Work task 1:
Set down the entries below without any change, starting at the line that contains "Reading left to" and ending at the line that contains "Reading right to", with both of those lines included.

Exercise text:
4.4. Analysis of Time-Varying Characteristics of Glare after Rainfall in the Access Zone of West Oriented Tunnel

Generally, during or after rainfall, the luminance outside the tunnel will decrease due to weather conditions. However, after rainfall, the scenery outside the tunnel and the surface of the road surface can readily form indirect glare sources when combined with water, thus directly affecting the driver’s glare. Therefore, considering the actual situation of driving after rainfall, the glare problem in the tunnel conditions after rain was analyzed, and the results are shown in Figure 18.

During the test of Longquanshan No. 1 Tunnel, rain occurred during 10:00–12:00 a.m. and 16:00 p.m., respectively. The surroundings in the access zone and the road surface were wet and there was a reflective phenomenon. As can be seen from Figure 18, from 10:00 a.m. to 12:00 a.m., PGSV glare values of Longquanshan No. 1 Tunnel were 2.3515, 2.3831, and 2.6262, respectively, which exceeded the uncomfortable glare limits. The corresponding luminance difference between inside and outside the tunnel is 90%, 91%, and 92.2%, respectively. According to the PGSV glare value of the daylight model, the PGSV glare value after rain is greater than the PGSV glare value at the maximum luminance outside the tunnel (14:00 p.m.). It is not difficult to find that the glare effect after rainfall is very serious in the field of view of 20° luminance outside the tunnel. At 16:00, the PGSV glare value of the near section of Longquanshan No. 1 tunnel was 7.1017, far exceeding the unbearable glare limit. The corresponding difference of luminance contribution ratio outside the hole was as high as 94%. The PGSV for the road and surroundings after rainfall reached 3.0987 and 4.003, respectively, both exceeding the threshold of intolerable glare for drivers. It is not difficult to find that the glare effect after rain is very serious in the field of view outside the tunnel. At 16:00 p.m., the PGSV glare value in the access zone of Longquanshan No. 1 tunnel was 7.1017, far exceeding the unbearable glare limit. Compared with the glare value in normal weather, the glare value in the condition after rainfall is larger. Therefore, it was found that the glare phenomenon is more serious in the condition after rain than in the condition under normal sunshine. If this situation occurs in the morning (afternoon) on the road surface of the tunnel facing due east (due west), the uncomfortable glare will be more serious, affecting the safety and comfort of driving in the access zone of the tunnel.

Reference [29] suggests that a reasonable light distribution at the tunnel entrance has an impact on the driver’s perception of brightness and glare issues. During the day, the sunlight shines directly in the direction of the driver’s entry into the tunnel. Moreover, there is a significant difference in illumination between sunlight and tunnel lighting, which can cause problems and seriously interfere with the driver’s vision [30]. Disability glare is caused by improper luminance distribution, excessive luminance variation, or excessive contrast, resulting in a decrease in the ability to see important objects clearly. Mehri pointed out that disabling glare reduces the contrast of obstacles on the road, lowers safety levels, and leads to a significant increase in traffic accidents. Therefore, the author believes that in the access zone of the tunnel, the luminance difference inside and outside the tunnel should be minimized to reduce the human eye’s dark adaptation time [4], so that the driver has good visual adaptability when entering the tunnel. Similarly, for the generation of glare at the scene, the following specific measures can be taken. First, in response to the landscape factors outside the tunnel, dark vegetation can be planted outside the tunnel [31], and anti-glare buildings can be constructed [32,33] (such as pergola and tunnel sunshades) to reduce the luminance of the surroundings outside the tunnel, thereby reducing the difference in luminance between the inside and outside of the tunnel. These methods will reduce glare values. Second, in response to the road surface factors outside the tunnel, asphalt pavement or dark colored pavement should be laid on the road surface to reduce the contribution value of the road surface brightness near the tunnel entrance, slow down the luminance difference inside and outside the tunnel, and thus reduce the impact of uncomfortable glare on driving safety [34].

Work task 2:
In the text on tunnel glare after rainfall, what PGSV glare value was recorded in the access zone of Longquanshan No. 1 tunnel at 16:00?

Data records:
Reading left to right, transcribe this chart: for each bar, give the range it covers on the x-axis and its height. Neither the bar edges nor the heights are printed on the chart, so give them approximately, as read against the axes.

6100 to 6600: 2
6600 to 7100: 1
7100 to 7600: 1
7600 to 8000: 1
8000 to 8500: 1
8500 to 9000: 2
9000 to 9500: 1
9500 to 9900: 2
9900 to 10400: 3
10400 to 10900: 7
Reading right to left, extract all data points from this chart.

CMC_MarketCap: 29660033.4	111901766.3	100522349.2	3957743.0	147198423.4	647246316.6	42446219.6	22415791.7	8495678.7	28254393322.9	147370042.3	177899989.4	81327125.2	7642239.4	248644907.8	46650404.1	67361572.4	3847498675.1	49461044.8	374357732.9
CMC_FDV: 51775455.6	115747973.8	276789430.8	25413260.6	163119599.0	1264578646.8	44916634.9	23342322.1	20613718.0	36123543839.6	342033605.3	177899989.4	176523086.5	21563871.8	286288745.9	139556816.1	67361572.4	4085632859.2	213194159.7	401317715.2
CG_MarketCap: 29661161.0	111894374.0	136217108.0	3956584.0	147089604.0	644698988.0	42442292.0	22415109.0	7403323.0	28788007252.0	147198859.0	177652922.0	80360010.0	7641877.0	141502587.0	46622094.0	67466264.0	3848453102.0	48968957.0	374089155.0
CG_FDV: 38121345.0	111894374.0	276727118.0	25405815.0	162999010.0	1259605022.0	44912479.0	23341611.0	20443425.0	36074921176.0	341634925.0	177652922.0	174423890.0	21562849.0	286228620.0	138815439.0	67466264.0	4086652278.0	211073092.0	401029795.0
--
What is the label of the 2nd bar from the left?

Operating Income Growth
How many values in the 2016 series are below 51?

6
--
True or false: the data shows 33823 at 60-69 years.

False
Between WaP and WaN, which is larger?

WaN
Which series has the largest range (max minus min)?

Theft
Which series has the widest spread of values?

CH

Answer section 1:
Reading left to right, transcribe this chart: for each bar, give the range it covers on the x-axis and its height. Neither the bar edges nor the heights are printed on the chart, so give them approximately, as read against the axes.

6100 to 6600: 2
6600 to 7100: 1
7100 to 7600: 1
7600 to 8000: 1
8000 to 8500: 1
8500 to 9000: 2
9000 to 9500: 1
9500 to 9900: 2
9900 to 10400: 3
10400 to 10900: 7
Reading right to left, extract all data points from this chart.

Answer section 2:
7.1017